La mère de Gemma s'empressa de remarquer que dans sa jeunesse elle avait vu un opéra: «Demetrio et Polibio», mais que «Dmitri» sonnait infiniment mieux que «Demetrio».
Sanine passa aussi une heure en conversation avec les deux Italiennes, qui, de leur côté, l'initièrent à tous les événements de leur vie.
La mère tenait généralement la parole. Sanine apprit d'elle son nom, Leonora Roselli. Elle était veuve de Giovanni Battista Roselli, qui était venu vingt-cinq ans auparavant à Francfort en qualité de confiseur. Giovanni Battista était de Vicenza; c'était un excellent homme bien qu'un peu emporté et orgueilleux, et par-dessus tout cela, républicain!
En prononçant ces mots, madame Roselli désigna un portrait à l'huile placé au-dessus du divan.

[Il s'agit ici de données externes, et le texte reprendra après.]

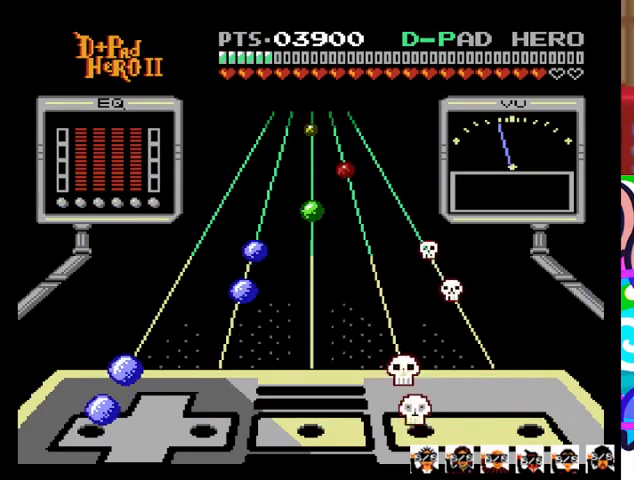
{"buttons": ["DPAD_LEFT"], "events": [[200, "DPAD_LEFT", "down"], [300, "DPAD_LEFT", "up"], [467, "DPAD_LEFT", "down"]]}
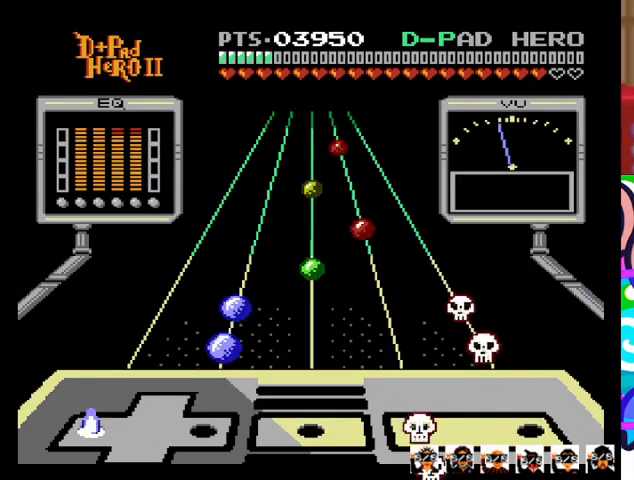
{"buttons": [], "events": [[100, "DPAD_LEFT", "up"]]}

—Il faut croire que le peintre,—«un républicain aussi!» ajouta madame Roselli en soupirant,—n'avait pas su saisir parfaitement la ressemblance, car sur son portrait, Giovanni Battista apparaissait sous les traits d'un sinistre et féroce brigand, comme un Rinaldo Rinaldini!
Madame Roselli elle-même était née dans la belle et antique cité de
Parme, où se trouve cette divine coupole peinte par l'immortel Corrège.
Une partie de sa vie pourtant avait été passée en Allemagne, et elle
s'était presque germanisée.
Elle ajouta, en branlant tristement la tête, qu'il ne lui restait plus que cette fille et ce fils, et du doigt elle les montrait tour à tour, puis elle dit que sa fille s'appelait Gemma et son fils Emilio, et que tous les deux étaient d'excellents enfants, obéissants, surtout Emilio…
—Et moi, je ne suis pas obéissante? interrompit Gemma.
—Oh! toi aussi tu es républicaine! répondit la mère.
Madame Roselli déclara pour conclure qu'assurément elle gagnait de quoi vivre, mais que les affaires allaient beaucoup moins bien que du temps de son mari, qui était un grand artiste en fait de confiserie.